Buchanan also voiced his faith in the project along with wider support he has received.
“I haven’t talked to a single person, and that is including the railroad and the department of transportation, that say it’s a bad idea,” he said.
So far, with help from Stahly Engineering, a Montana based civil engineering and survey firm, Buchanan and Townsend have an initial survey and numbers for the connector trail.
Funding for the project will come entirely from fundraising efforts and private donations, Buchanan said. Manhattan Trails has already raised several thousand
dollars, he added, and moving forward, 10 percent of all funds raised will be earmarked for maintenance.
Each of the partners in the project had only praise for the others as they work together to make this new trail a reality.
“Buck has been great, and he is the right kind of persistent,” Belanger said of Buchanan. “He will reach out to you if he hasn’t heard from you in a while with some updates and new ideas and always wants to be asking questions and getting advice and running things. He’s a great advocate to have locally.”

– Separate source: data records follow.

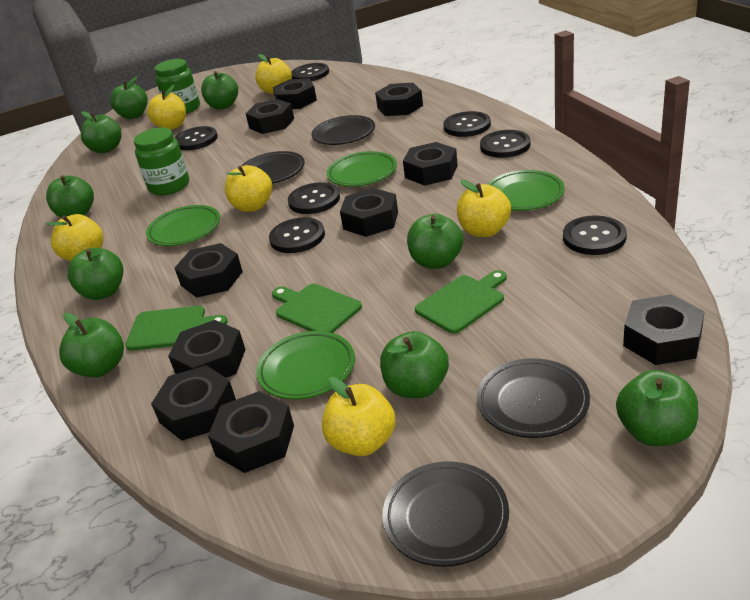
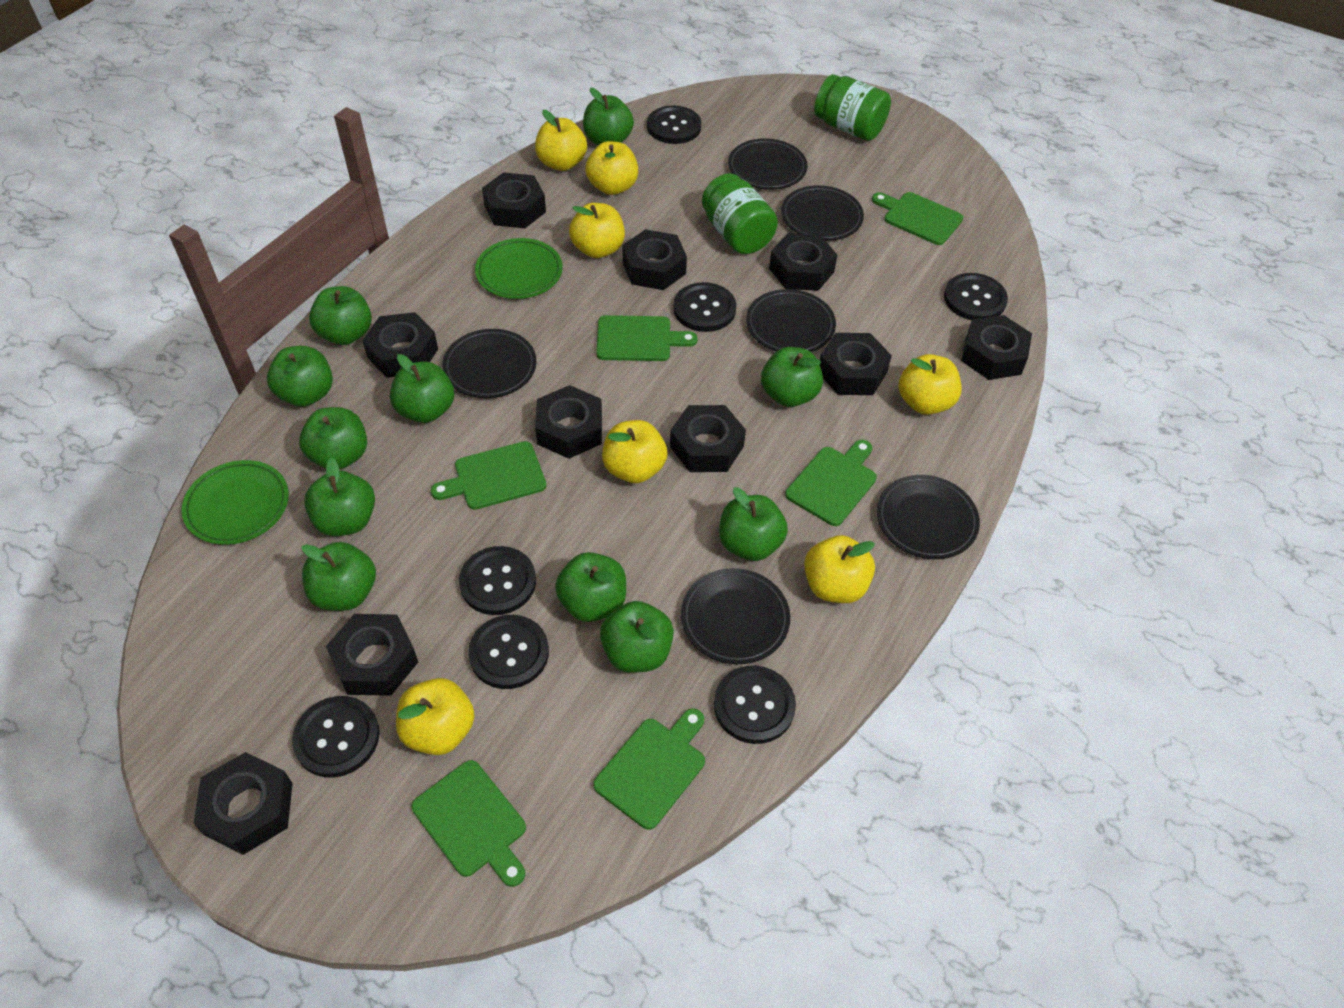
black plate: 4 -> 6
green apple: 9 -> 11
green cutting board: 3 -> 6
green plate: 4 -> 2
yellow apple: 6 -> 7

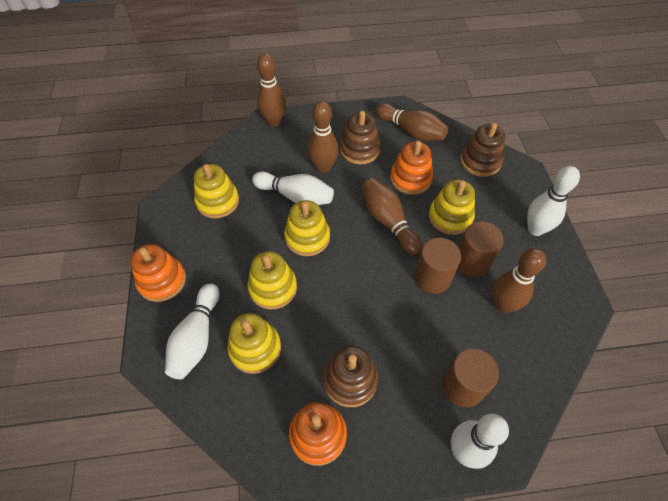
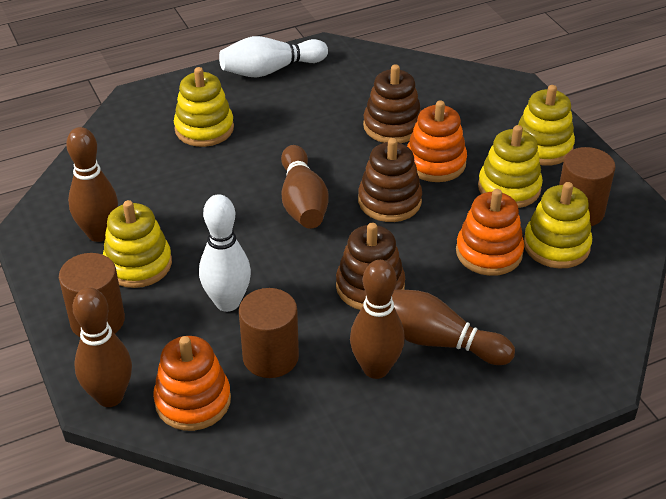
white bowling pin: 4 -> 2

Buchanan in turn offered praise to Townsend who has been involved with the Headwaters Trail System since 1997.
“He was the driving force behind all that stuff there wouldn’t be a trail to connect to if it wasn’t for Gene Townsend,” he said.
A solid timeline for construction of the connector trail is yet to be established since the project is still raising funds and securing required easements, but Buchanan emphasized the importance of this project to the area.
“I think it’d be an economic boost for the towns of Manhattan, Logan and Three Forks,” he said. “Trails are something that seem to come up in everybody’s growth policy. Citizens are interested in having access to trails for outside recreation and I think that this plays right into that.”